Instructions for the task
In the listing below, the answer starts at the line that has "wakeup_time, 50%: 0.214 -> 0.35" and stops after the line that has "70: 0.43 -> 0.4505"; please repeat that part exactly and nothing more.

Material provided
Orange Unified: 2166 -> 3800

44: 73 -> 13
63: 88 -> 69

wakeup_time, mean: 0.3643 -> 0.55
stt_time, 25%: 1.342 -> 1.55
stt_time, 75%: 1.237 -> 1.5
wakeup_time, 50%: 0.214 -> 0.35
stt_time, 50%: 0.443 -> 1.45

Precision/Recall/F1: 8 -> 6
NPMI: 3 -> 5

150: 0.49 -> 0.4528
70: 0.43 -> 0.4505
...
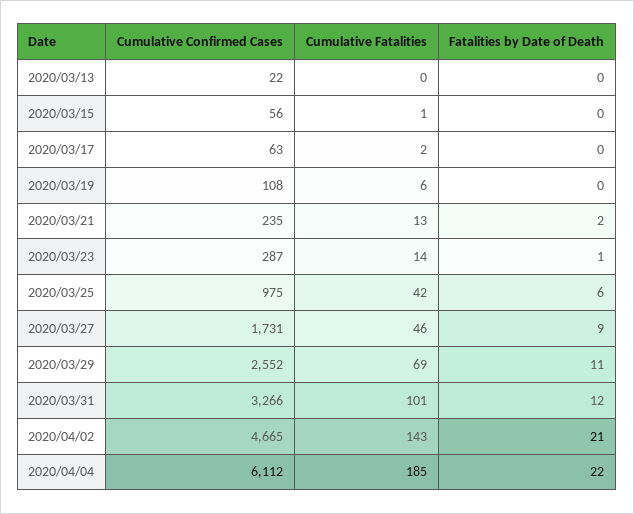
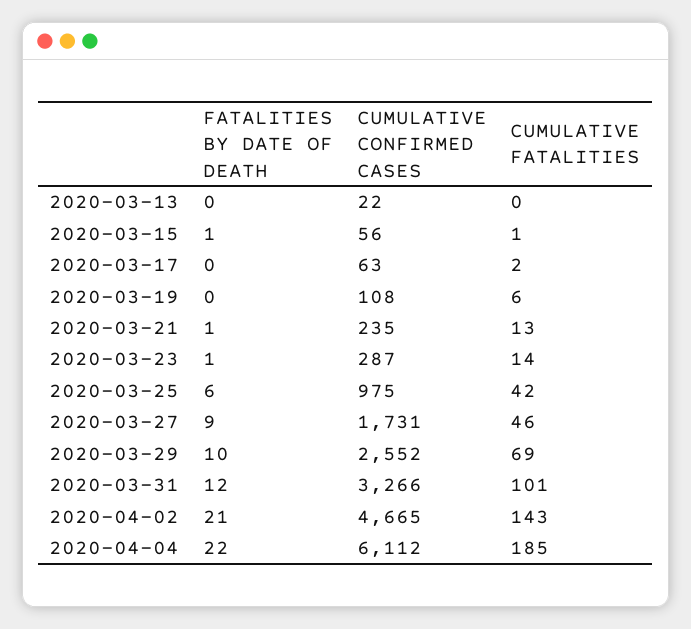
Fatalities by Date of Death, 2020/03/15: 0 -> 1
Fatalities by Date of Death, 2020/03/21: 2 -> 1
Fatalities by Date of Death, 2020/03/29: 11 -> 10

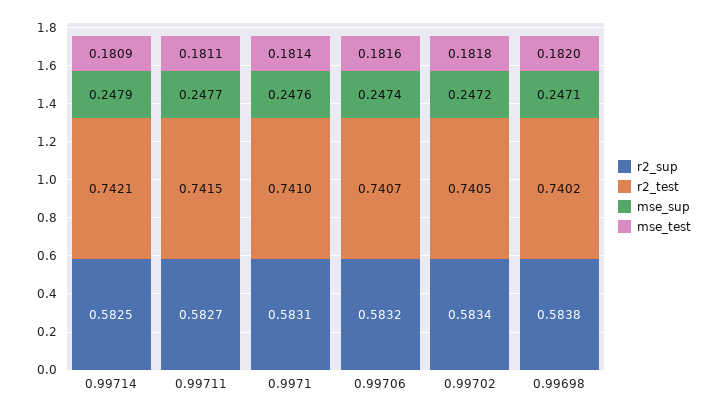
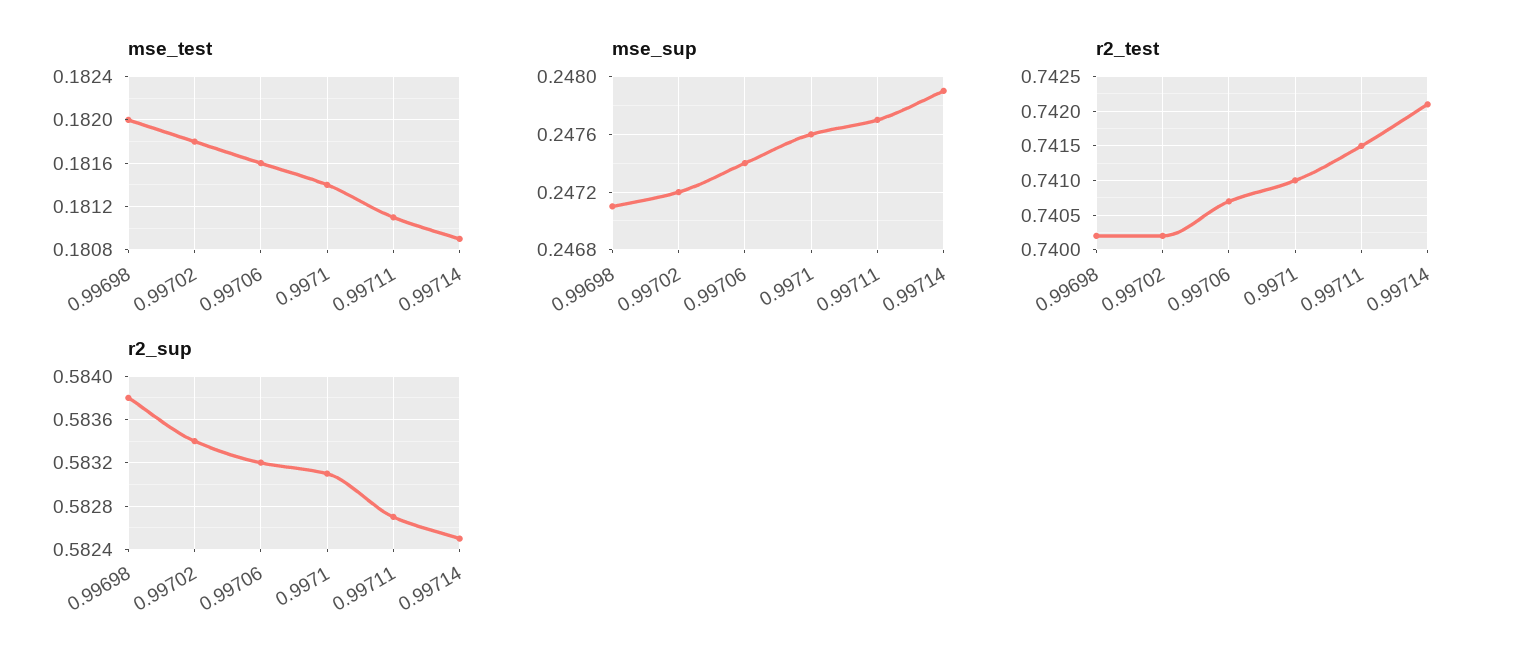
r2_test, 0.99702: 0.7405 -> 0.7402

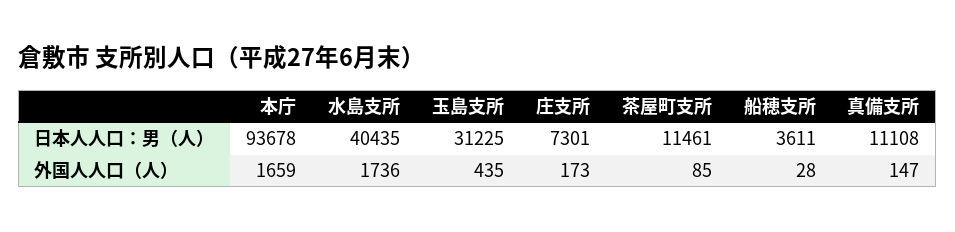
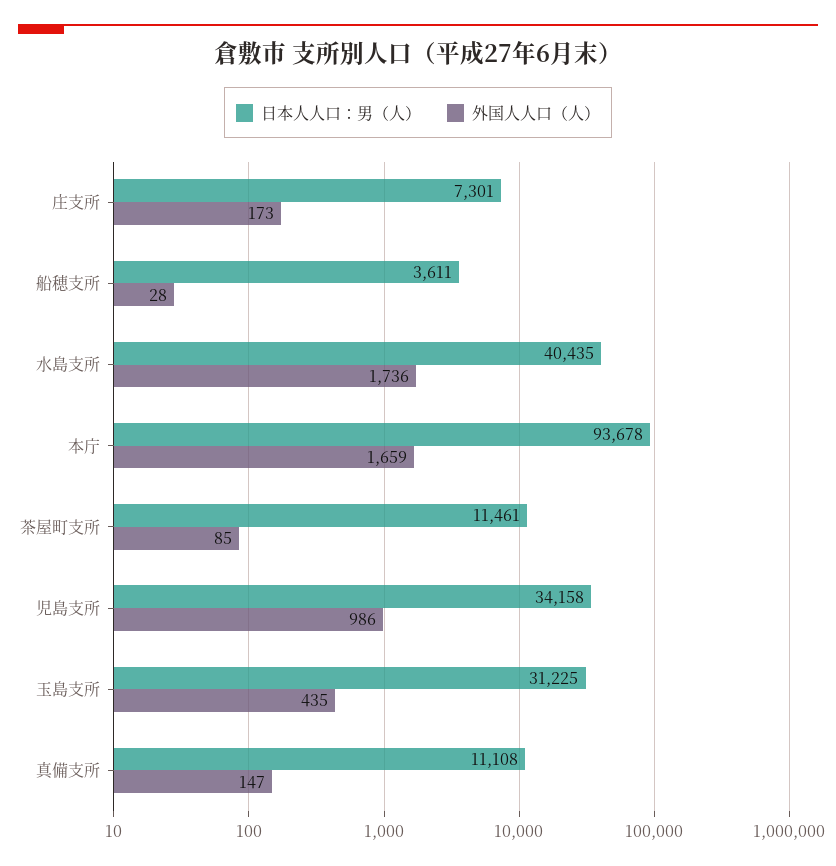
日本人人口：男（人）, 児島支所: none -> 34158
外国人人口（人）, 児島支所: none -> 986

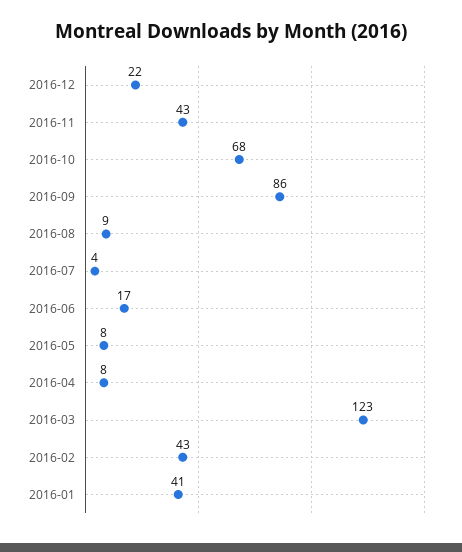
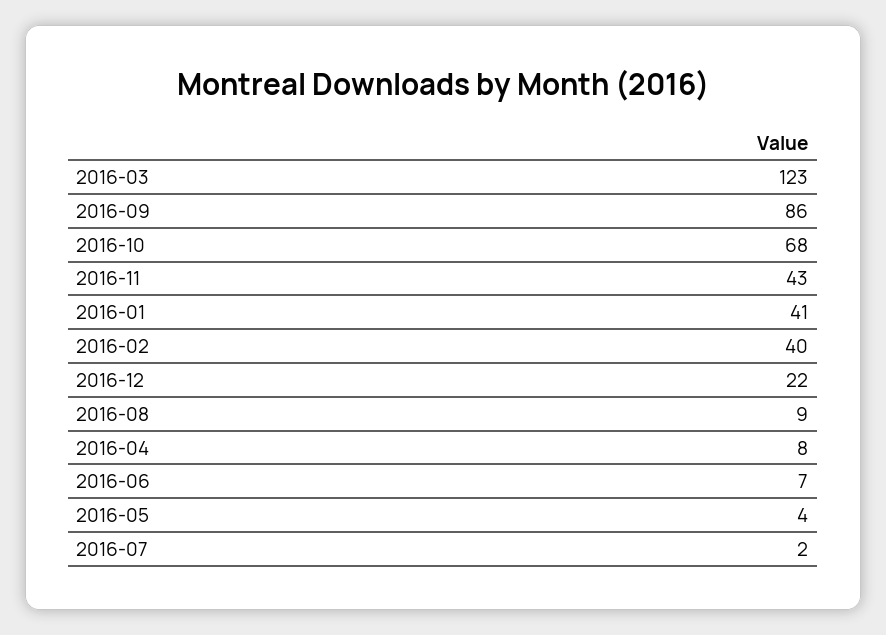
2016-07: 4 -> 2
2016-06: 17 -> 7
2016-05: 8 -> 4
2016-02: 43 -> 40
...
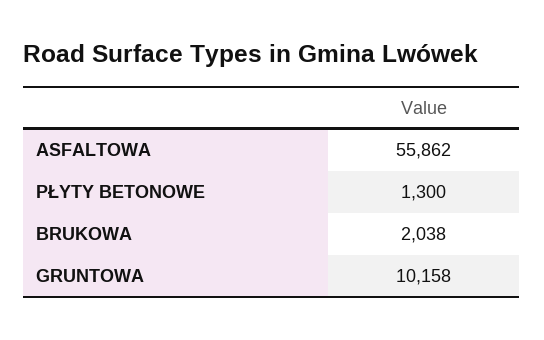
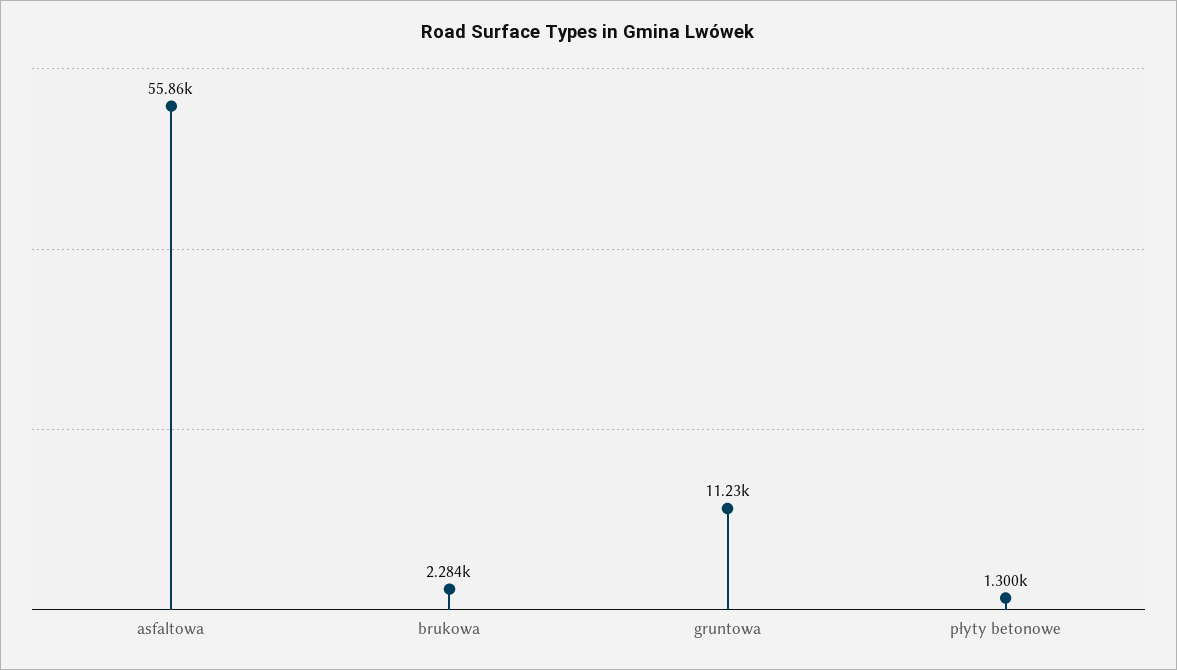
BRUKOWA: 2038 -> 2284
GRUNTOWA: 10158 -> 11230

Your response
wakeup_time, 50%: 0.214 -> 0.35
stt_time, 50%: 0.443 -> 1.45

Precision/Recall/F1: 8 -> 6
NPMI: 3 -> 5

150: 0.49 -> 0.4528
70: 0.43 -> 0.4505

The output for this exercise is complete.